Imagine: Elon Musk, known for his delight in defying authority, is ordered to move ahead with his $44 billion purchase of Twitter — and refuses.
It’s an unusual scenario, but one in which the court would have the power to enforce its orders. It could slap an epic fine on Mr Musk; appoint receivers to get the deal done; or even enable the seizure of his assets. Twitter sued Mr Musk on Tuesday to force him to consummate the acquisition after he pulled out.
Mr Musk is not one to shrink from a fight. He has tangled with everyone from the US Securities and Exchange Commission over his provocative tweets, to a British cave expert in a defamation case, and Donald Trump.
In Delaware Chancery Court last summer in the SolarCity trial, the Tesla chief executive openly mocked the lawyer examining him, saying he had “great respect for the court” but not for the attorney, a “bad human being”.
Mr Musk’s respect for that very court may now be tested should it impose a remedy to the Twitter mess that the world’s richest person doesn’t like.
“We’ve never had a situation like that in Delaware that I can recall,” said Larry Hamermesh, a University of Pennsylvania law professor who specialises in Delaware corporate law disputes. “It would be pretty extreme.”
Mr Musk’s lawyers did not respond to emails seeking comment on the case.
Lawyers for Twitter in their lawsuit said that they will need only four days in court to show that Mr Musk should be forced to honour his agreement and pay $54.20 a share for the social media company.
If they prevail and the court returns a judgment holding Mr Musk liable, it could invoke Delaware’s civil contempt laws if he did not pay up, said Brian Quinn, a Boston College law professor who teaches about mergers and acquisitions law.
“A judge could hold him in contempt and set a daily fine until he complies,” Mr Quinn said. “For Musk, that would have to be a rather large number.”
Mr Musk’s net worth is $217.1 billion, according to the Bloomberg Billionaires Index.
That is what former Chancery judge Andre Bouchard did in a case involving the court-ordered sale of transcription software maker Transperfect Global. When Transperfect officials ignored an order, Mr Bouchard imposed a $30,000 daily fine, and the company quickly complied. The Delaware Supreme Court later upheld the judge’s contempt powers against Transperfect but threw out sanctions against its owner.

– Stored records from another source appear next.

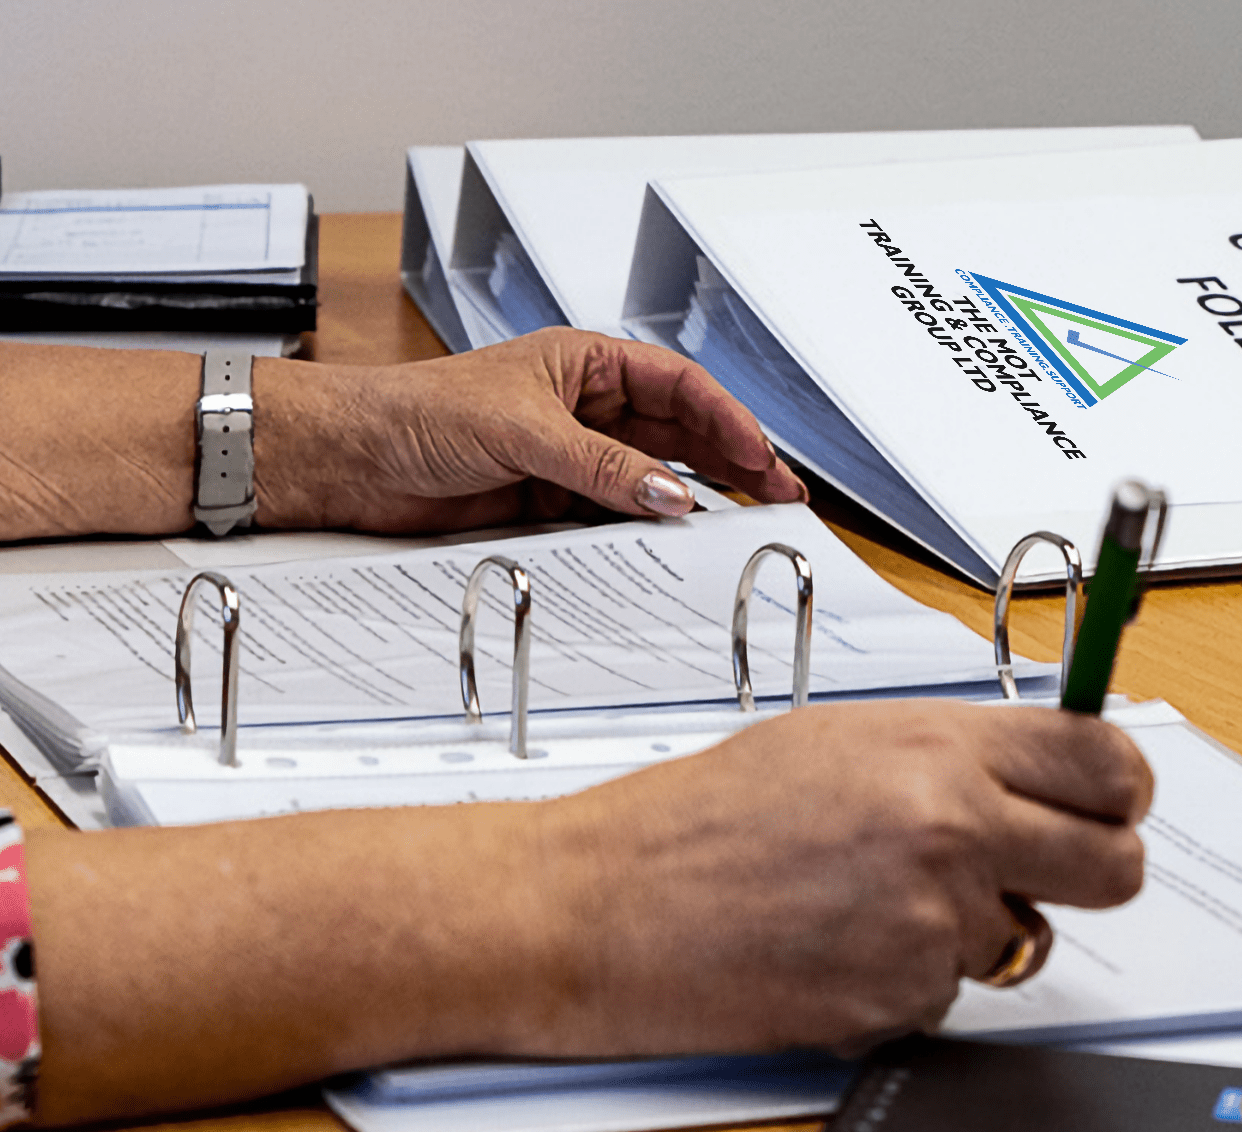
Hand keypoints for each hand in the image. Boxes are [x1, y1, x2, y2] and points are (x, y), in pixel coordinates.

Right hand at [26, 699, 1149, 1124]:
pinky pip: (955, 996)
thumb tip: (1038, 773)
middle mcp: (950, 825)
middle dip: (1085, 872)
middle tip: (1029, 870)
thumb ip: (947, 752)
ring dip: (975, 928)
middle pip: (1116, 864)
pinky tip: (837, 949)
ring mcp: (931, 920)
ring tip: (871, 903)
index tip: (1109, 802)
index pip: (1108, 761)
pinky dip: (913, 980)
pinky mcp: (901, 1001)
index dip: (1119, 790)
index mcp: (935, 744)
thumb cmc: (695, 817)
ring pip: (1029, 938)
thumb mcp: (833, 742)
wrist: (601, 903)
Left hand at [254, 327, 807, 531]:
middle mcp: (584, 410)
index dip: (727, 419)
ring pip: (653, 479)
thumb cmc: (416, 411)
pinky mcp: (552, 503)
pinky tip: (669, 545)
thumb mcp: (521, 430)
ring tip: (741, 523)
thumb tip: (667, 494)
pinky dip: (644, 532)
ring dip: (694, 500)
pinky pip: (615, 517)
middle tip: (777, 494)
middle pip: (679, 434)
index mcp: (583, 365)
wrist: (352, 461)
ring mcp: (572, 459)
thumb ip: (600, 466)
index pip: (677, 387)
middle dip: (731, 461)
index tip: (761, 456)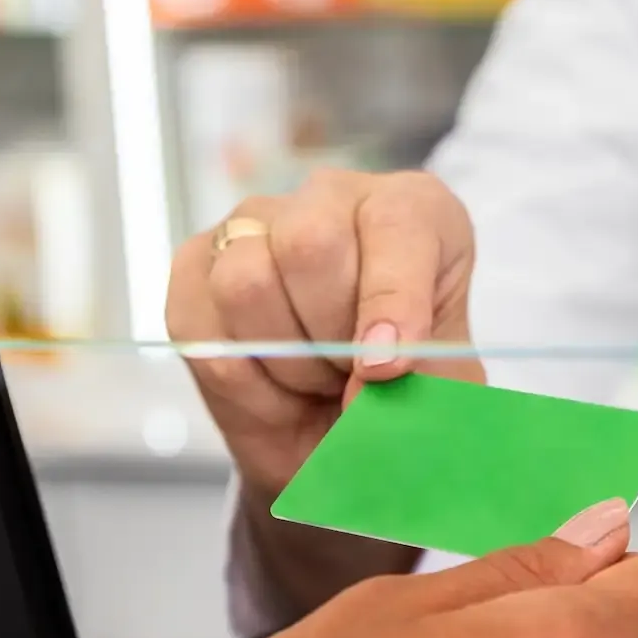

The court could allow Twitter to go after Mr Musk’s assets, said Robert Miller, who holds a chair in corporate finance and law at the Iowa College of Law.
Chancery Court “is a court of equity, with broad powers to fashion remedies. Tesla is a Delaware corporation”, Mr Miller said. The court, he said, “would have no problem reaching Musk’s Tesla stock”.
“Nothing like this has ever happened before”, a scenario in which “someone is ordered by Chancery to close a deal and just ignores that order”, Mr Miller said.
However, legal deadbeats are not uncommon, he said, “and all states and all courts have procedures whereby the winning litigant can ‘execute’ a judgment by moving against the loser’s assets”.
A court judgment if Mr Musk refused to pay would become like any other debt, said Charles Elson, a retired University of Delaware finance professor and the former head of the school’s Weinberg Centre for Corporate Governance. But seizing Tesla shares to collect that debt could be a long, tortuous legal road, he said.
“You’d need to undertake the effort to pierce the corporate veil” over the deal, because Mr Musk established holding companies for the purpose of the acquisition, Mr Elson said.
If the shell companies ignored Chancery’s judgment, the court could appoint a receiver to take them over and “do the deal”, Mr Quinn said. The companies would then contact the lenders for the financing and grapple with Mr Musk — suing him for the sum, if necessary.
Under Delaware’s civil contempt procedure, a judge can send a scofflaw to jail to think it over. In 2014 the court issued an arrest warrant for a defendant flouting an order to surrender his passports. But it is rare for a Chancery judge to send for the sheriff.
“In a contract dispute, they can’t hold a gun to your head,” Mr Elson said. “There’s no such thing as a contract prison.”
Still, the court could impose a large fine on Mr Musk, or even order his arrest, Mr Miller said.
“There’s no way in the world Delaware is going to lose its franchise as the premier corporate law jurisdiction where contracts are enforced because Elon doesn’t feel like doing it,” he said.
Mr Quinn agrees the court would have to respond forcefully. Delaware’s corporate statutes and its Chancery Court help bring companies to the state whose incorporation fees make up as much as a fourth of its annual $5 billion budget, by some estimates.
“That state lives and dies on its corporate laws,” Mr Quinn said, and does not want a reputation as one “where you can thumb your nose at a judge”.